** Opening SOURCE RECORDS block **

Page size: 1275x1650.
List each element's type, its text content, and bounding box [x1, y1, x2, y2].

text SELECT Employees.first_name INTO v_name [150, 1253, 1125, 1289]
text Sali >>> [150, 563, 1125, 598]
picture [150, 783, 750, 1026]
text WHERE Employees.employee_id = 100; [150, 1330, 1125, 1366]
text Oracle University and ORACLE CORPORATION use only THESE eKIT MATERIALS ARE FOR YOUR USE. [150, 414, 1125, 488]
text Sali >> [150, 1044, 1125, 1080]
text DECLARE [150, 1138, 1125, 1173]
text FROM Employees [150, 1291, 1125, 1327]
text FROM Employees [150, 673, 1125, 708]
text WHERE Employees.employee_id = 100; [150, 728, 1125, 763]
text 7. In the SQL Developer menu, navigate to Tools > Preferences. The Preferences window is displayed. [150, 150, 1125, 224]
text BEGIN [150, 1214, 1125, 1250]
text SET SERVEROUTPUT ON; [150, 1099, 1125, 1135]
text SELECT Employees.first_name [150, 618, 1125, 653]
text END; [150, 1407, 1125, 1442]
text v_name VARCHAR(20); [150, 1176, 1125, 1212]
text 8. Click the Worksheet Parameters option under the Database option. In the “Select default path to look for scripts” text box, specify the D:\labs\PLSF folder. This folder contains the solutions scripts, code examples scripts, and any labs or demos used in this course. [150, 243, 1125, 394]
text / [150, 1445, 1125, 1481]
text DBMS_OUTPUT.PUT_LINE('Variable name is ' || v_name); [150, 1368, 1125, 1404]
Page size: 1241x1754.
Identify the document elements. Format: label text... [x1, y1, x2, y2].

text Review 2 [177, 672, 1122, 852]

** Closing SOURCE RECORDS block **

§ REQUEST
Extract every record. Keep wording exact.

§ ANSWER SPACE
Page size: 1275x1650.
List each element's type, its text content, and bounding box [x1, y1, x2, y2].

text SELECT Employees.first_name INTO v_name [150, 1253, 1125, 1289]
text Sali >>> [150, 563, 1125, 598]
picture [150, 783, 750, 1026]
text WHERE Employees.employee_id = 100; [150, 1330, 1125, 1366]
text Oracle University and ORACLE CORPORATION use only THESE eKIT MATERIALS ARE FOR YOUR USE. [150, 414, 1125, 488]
text Sali >> [150, 1044, 1125, 1080]
text DECLARE [150, 1138, 1125, 1173]
text FROM Employees [150, 1291, 1125, 1327]
text FROM Employees [150, 673, 1125, 708]
text WHERE Employees.employee_id = 100; [150, 728, 1125, 763]
text 7. In the SQL Developer menu, navigate to Tools > Preferences. The Preferences window is displayed. [150, 150, 1125, 224]
text BEGIN [150, 1214, 1125, 1250]
text SET SERVEROUTPUT ON; [150, 1099, 1125, 1135]
text SELECT Employees.first_name [150, 618, 1125, 653]
text END; [150, 1407, 1125, 1442]
text v_name VARCHAR(20); [150, 1176, 1125, 1212]
text 8. Click the Worksheet Parameters option under the Database option. In the “Select default path to look for scripts” text box, specify the D:\labs\PLSF folder. This folder contains the solutions scripts, code examples scripts, and any labs or demos used in this course. [150, 243, 1125, 394]
text / [150, 1445, 1125, 1481]
text DBMS_OUTPUT.PUT_LINE('Variable name is ' || v_name); [150, 1368, 1125, 1404]
Page size: 1241x1754.
Identify the document elements. Format: label text... [x1, y1, x2, y2].

text Review 2 [177, 672, 1122, 852]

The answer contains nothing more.